Mesidor is solid against the run, though not the sort of dominant force that would be enough to get him on the field if he can’t generate pressure. He holds up well against double teams but can get widened some when trying to squeeze the corner from the edge. His hands are good but not great, and he gets caught on blocks a little more than I’d like. He’s a good athlete though, and he can make some plays chasing the ball down from behind.
Mesidor
is one of the oldest players in the class at 25 years old, suggesting he
probably has less room to grow. I think he’s at least an NFL rotation player,
with the potential to grow into an average starter, but nothing more than that.
On the whole he adds up as a prospect with a low ceiling and a reliable floor,
the sort of player I likely wouldn’t take until the middle of day two.
Peter Woods, DT, Clemson
Woods is a bit of a tweener. Not big enough to be a space eating nose tackle, and not explosive enough to be a high-level disruptor. He has some good strength and technique with his hands, and he can make some nice plays holding his ground in the running game, but he doesn’t have the power to absorb double teams or the speed to penetrate deep into the backfield. He’s quick in tight spaces, but he doesn’t utilize that quickness to the extent he should be able to, leaving him as just kind of a bland and inoffensive presence in the middle of the defense. I think he’ll develop into a functional starter in the NFL, but he doesn’t have the sort of upside I’d want from a player before the latter half of the second round.
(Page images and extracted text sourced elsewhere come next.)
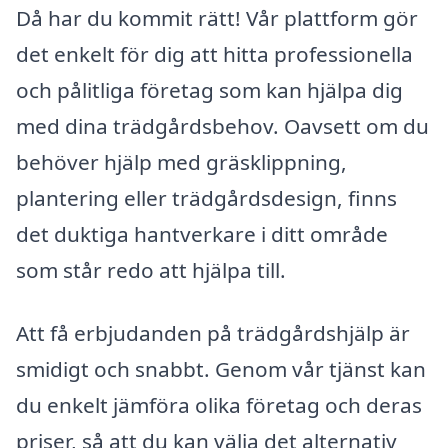
Då har du kommit rätt! Vår plattform gör
det enkelt för dig att hitta professionella
och pålitliga företag som kan hjälpa dig
med dina trädgårdsbehov. Oavsett om du
behöver hjälp med gräsklippning,
plantering eller trädgårdsdesign, finns
det duktiga hantverkare i ditt område
som står redo att hjälpa till.
Att få erbjudanden på trädgårdshjälp är
smidigt och snabbt. Genom vår tjänst kan
du enkelt jämföra olika företag och deras
priser, så att du kan välja det alternativ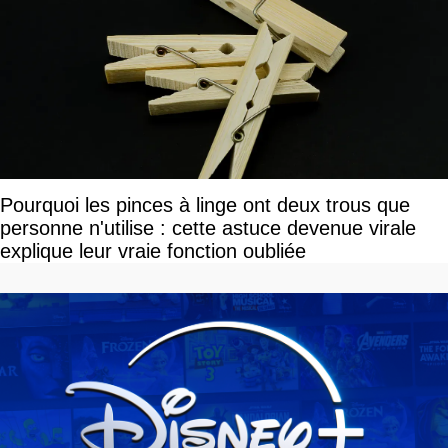
Pourquoi les pinces à linge ont deux trous que
personne n'utilise : cette astuce devenue virale
explique leur vraie fonction oubliée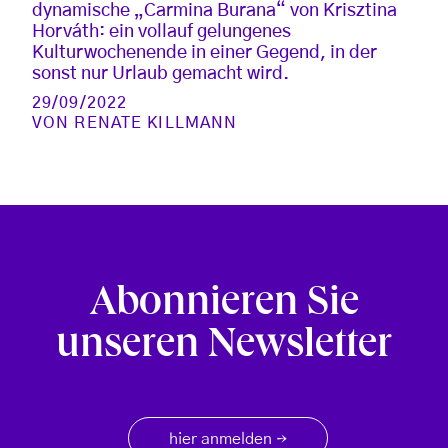
dynamische „Carmina Burana“ von Krisztina
Horváth: ein vollauf gelungenes
Kulturwochenende in einer Gegend, in der
sonst nur Urlaub gemacht wird.
29/09/2022
VON
RENATE KILLMANN
Abonnieren Sie
unseren Newsletter
hier anmelden
→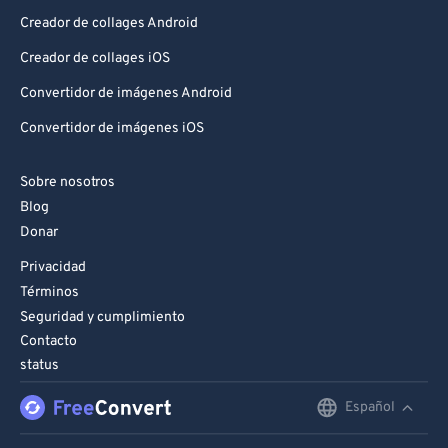
Creador de collages Android
Creador de collages iOS
Convertidor de imágenes Android
Convertidor de imágenes iOS
Sobre nosotros
Blog
Donar
Privacidad
Términos
Seguridad y cumplimiento
Contacto
status
Español
English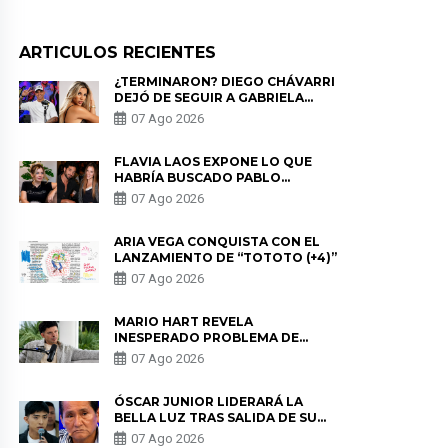
ARTICULOS RECIENTES
¿TERMINARON? DIEGO CHÁVARRI
DEJÓ DE SEGUIR A GABRIELA
HERRERA Y ANUNCIA SU SALIDA
07 Ago 2026
DE PÓDCAST
FLAVIA LAOS EXPONE LO QUE
HABRÍA BUSCADO PABLO
HEREDIA CON ALE FULLER: “UNA
07 Ago 2026
DE LAS PARTES QUERÍA EL
REMEMBER”
ARIA VEGA CONQUISTA CON EL
LANZAMIENTO DE “TOTOTO (+4)”
07 Ago 2026
MARIO HART REVELA
INESPERADO PROBLEMA DE
SALUD ANTES DE SEPARARSE DE
07 Ago 2026
KORINA: “ME ENCONTRARON UN
TUMOR”
ÓSCAR JUNIOR LIDERARÁ LA
BELLA LUZ TRAS SALIDA DE SU
PADRE POR POLÉMICA CON
07 Ago 2026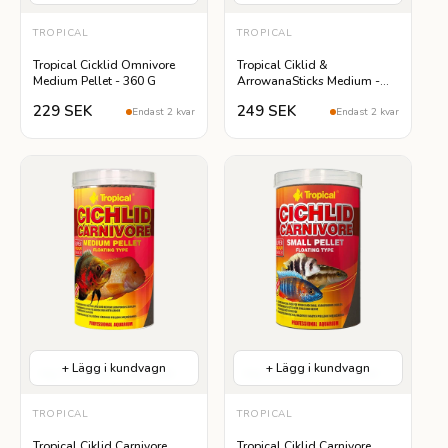
TROPICAL
TROPICAL
Tropical Cicklid Omnivore
Tropical Ciklid &
Medium Pellet - 360 G
ArrowanaSticks Medium -
360 G
229 SEK
249 SEK
Endast 2 kvar
Endast 2 kvar
+ Lägg i kundvagn
+ Lägg i kundvagn
Hög Proteinhalt
Lättsmält
Hög Proteinhalt
Lättsmält
TROPICAL
TROPICAL
Tropical Ciklid Carnivore
Tropical Ciklid Carnivore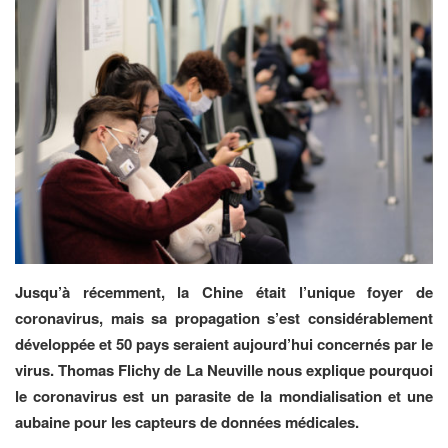
Jusqu’à récemment, la Chine était l’unique foyer de
coronavirus, mais sa propagation s’est considérablement
développée et 50 pays seraient aujourd’hui concernés par le
virus. Thomas Flichy de La Neuville nous explique pourquoi
le coronavirus est un parasite de la mondialisation et une
aubaine pour les capteurs de données médicales.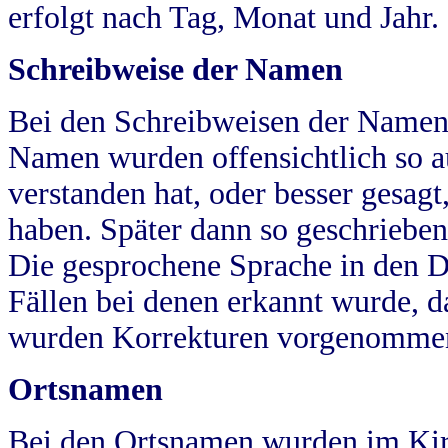
erfolgt nach Tag, Monat und Jahr.
Schreibweise der Namen
Bei den Schreibweisen der Namen
Namen wurden offensichtlich so a
verstanden hat, oder besser gesag
haben. Später dann so geschrieben
Die gesprochene Sprache in den Dö
Fällen bei denen erkannt wurde, da
wurden Korrekturen vorgenomme
Ortsnamen
Bei den Ortsnamen wurden im Kir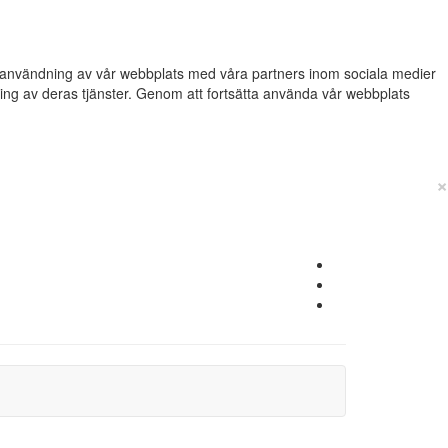
din användning av vår webbplats med våra partners inom sociala medier
g av deras tjänster. Genom att fortsätta använda vår webbplats
×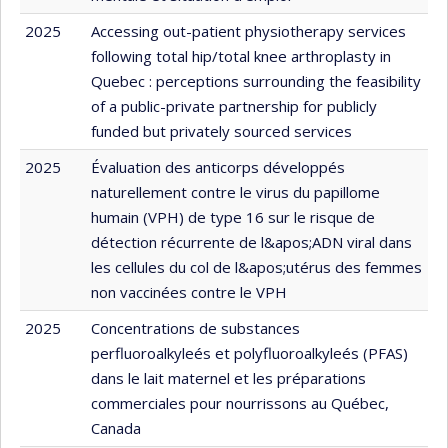
2025
Accessing out-patient physiotherapy services
following total hip/total knee arthroplasty in
Quebec : perceptions surrounding the feasibility
of a public-private partnership for publicly
funded but privately sourced services
2025
Évaluation des anticorps développés
naturellement contre le virus du papillome
humain (VPH) de type 16 sur le risque de
détection récurrente de l&apos;ADN viral dans
les cellules du col de l&apos;utérus des femmes
non vaccinées contre le VPH
2025
Concentrations de substances
perfluoroalkyleés et polyfluoroalkyleés (PFAS)
dans le lait maternel et les préparations
commerciales pour nourrissons au Québec,
Canada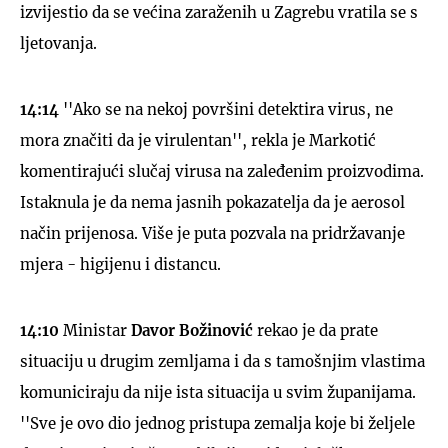
izvijestio da se većina zaraženih u Zagrebu vratila se s
ljetovanja.
14:14
''Ako se na nekoj površini detektira virus, ne
mora značiti da je virulentan'', rekla je Markotić
komentirajući slučaj virusa na zaleđenim proizvodima.
Istaknula je da nema jasnih pokazatelja da je aerosol
način prijenosa. Više je puta pozvala na pridržavanje
mjera - higijenu i distancu.
14:10
Ministar
Davor Božinović
rekao je da prate
situaciju u drugim zemljama i da s tamošnjim vlastima
komuniciraju da nije ista situacija u svim županijama.
''Sve je ovo dio jednog pristupa zemalja koje bi željele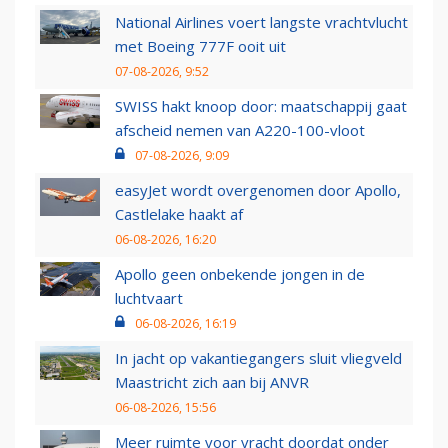
National Airlines voert langste vrachtvlucht
met Boeing 777F ooit uit
07-08-2026, 9:52
SWISS hakt knoop door: maatschappij gaat
afscheid nemen van A220-100-vloot
07-08-2026, 9:09
easyJet wordt overgenomen door Apollo,
Castlelake haakt af
06-08-2026, 16:20
Apollo geen onbekende jongen in de
luchtvaart
06-08-2026, 16:19
In jacht op vakantiegangers sluit vliegveld
Maastricht zich aan bij ANVR
06-08-2026, 15:56
Meer ruimte voor vracht doordat onder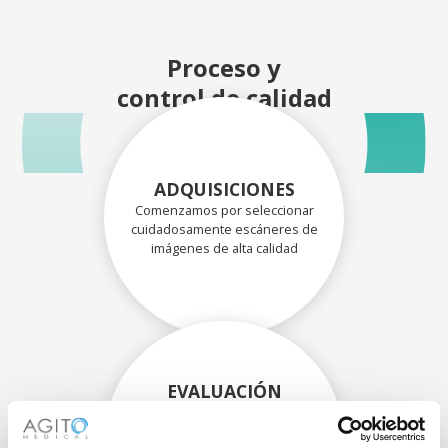
Proceso y
control de calidad
ADQUISICIONES
Comenzamos por seleccionar
cuidadosamente escáneres de
imágenes de alta calidad
EVALUACIÓN
EXHAUSTIVA
Nuestros técnicos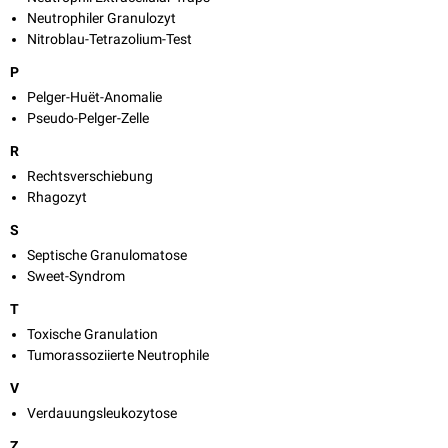
Neutrophiler Granulozyt
Nitroblau-Tetrazolium-Test
P
Pelger-Huët-Anomalie
Pseudo-Pelger-Zelle
R
Rechtsverschiebung
Rhagozyt
S
Septische Granulomatose
Sweet-Syndrom
T
Toxische Granulation
Tumorassoziierte Neutrophile
V
Verdauungsleukozytose
Z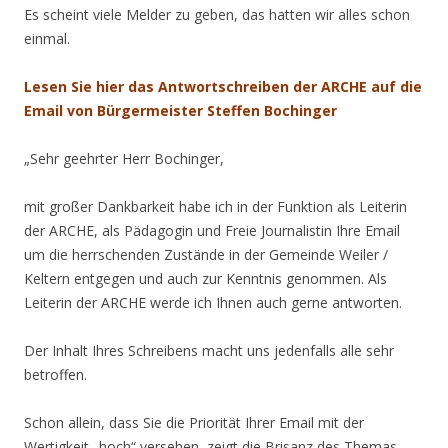
Es scheint viele Melder zu geben, das hatten wir alles schon
einmal.
Lesen Sie hier das Antwortschreiben der ARCHE auf die
Email von Bürgermeister Steffen Bochinger
„Sehr geehrter Herr Bochinger,
mit großer Dankbarkeit habe ich in der Funktion als Leiterin
der ARCHE, als Pädagogin und Freie Journalistin Ihre Email
um die herrschenden Zustände in der Gemeinde Weiler /
Keltern entgegen und auch zur Kenntnis genommen. Als
Leiterin der ARCHE werde ich Ihnen auch gerne antworten.
Der Inhalt Ihres Schreibens macht uns jedenfalls alle sehr
betroffen.
Schon allein, dass Sie die Priorität Ihrer Email mit der
Wertigkeit „hoch“ versehen, zeigt die Brisanz des Themas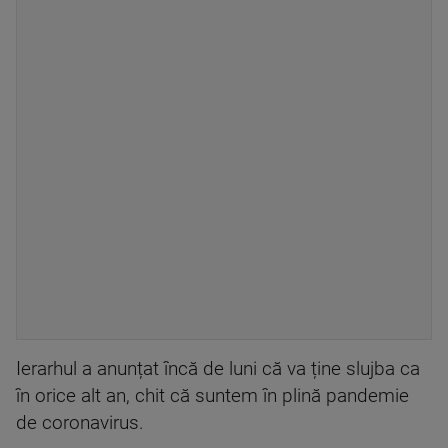
Ierarhul a anunțat încă de luni că va ține slujba ca
în orice alt an, chit că suntem în plină pandemie
de coronavirus.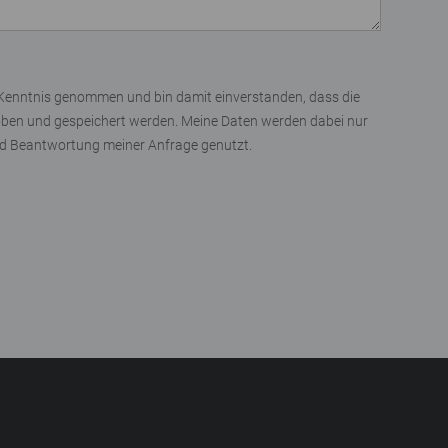
Kenntnis genommen und bin damit einverstanden, dass die
oben und gespeichert werden. Meine Daten werden dabei nur
d Beantwortung meiner Anfrage genutzt.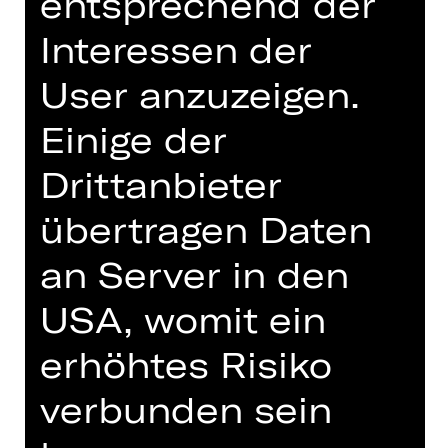
entsprechend der
Konzert
Interessen der
Gluck-Saal
Abo PH
User anzuzeigen.
Einige der
Tickets
Drittanbieter
Termine und Besetzung
übertragen Daten
an Server in den
USA, womit ein
erhöhtes Risiko
Jedes Jahr gestalten die Mitglieder
der Orchesterakademie ein eigenes
verbunden sein
Kammerkonzert im Gluck-Saal des
Opernhauses. Da sich die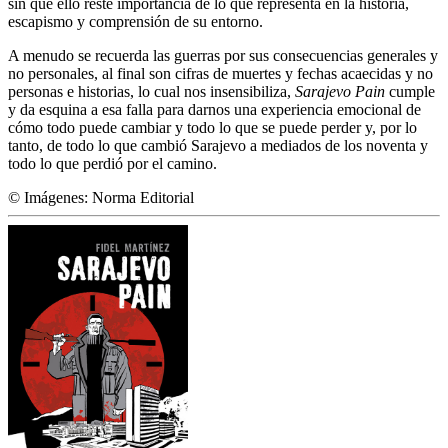
sin que ello reste importancia de lo que representa en la historia,
escapismo y comprensión de su entorno.
A menudo se recuerda las guerras por sus consecuencias generales y
no personales, al final son cifras de muertes y fechas acaecidas y no
personas e historias, lo cual nos insensibiliza,
Sarajevo Pain
cumple
y da esquina a esa falla para darnos una experiencia emocional de
cómo todo puede cambiar y todo lo que se puede perder y, por lo
tanto, de todo lo que cambió Sarajevo a mediados de los noventa y
todo lo que perdió por el camino.
© Imágenes: Norma Editorial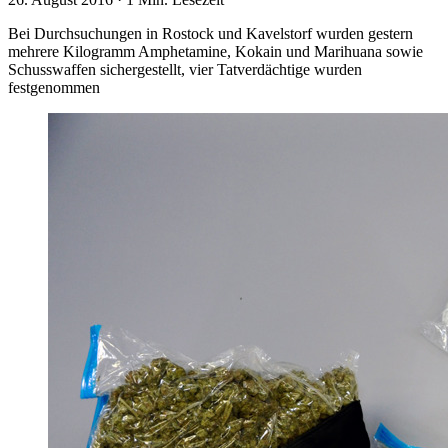
Bei Durchsuchungen in Rostock und Kavelstorf wurden gestern
mehrere Kilogramm Amphetamine, Kokain und Marihuana sowie
Schusswaffen sichergestellt, vier Tatverdächtige wurden
festgenommen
Woods’s tape is defined by its inconsistency. He can make some really nice plays scraping laterally to close down a rushing lane, but he will also sometimes let his feet stop and get sealed too easily away from a play. He can get good leverage and hold his ground against a downhill attack, but he can also get in trouble trying to dance sideways and run away to abandon his gap. He can make some nice plays to split double teams, but he can also be caught completely blindsided and knocked backwards off the line of scrimmage.
I
can live with inconsistency in younger players, taking a chance that they can
continue to develop and iron out their weak plays. The problem with Woods is
that his best plays aren’t that impressive either. He doesn’t bring much to the
table as a pass rusher, spending most of his time just trying to run around the
blocker in front of him. This can be an effective tool, if its alternated with
a power move to leave blockers uncertain how to approach each play. But Woods
never shows any sign of being able to compress the pocket, so opposing linemen
are comfortable sitting back on their heels and letting him dance in front of
them posing no threat to the quarterback.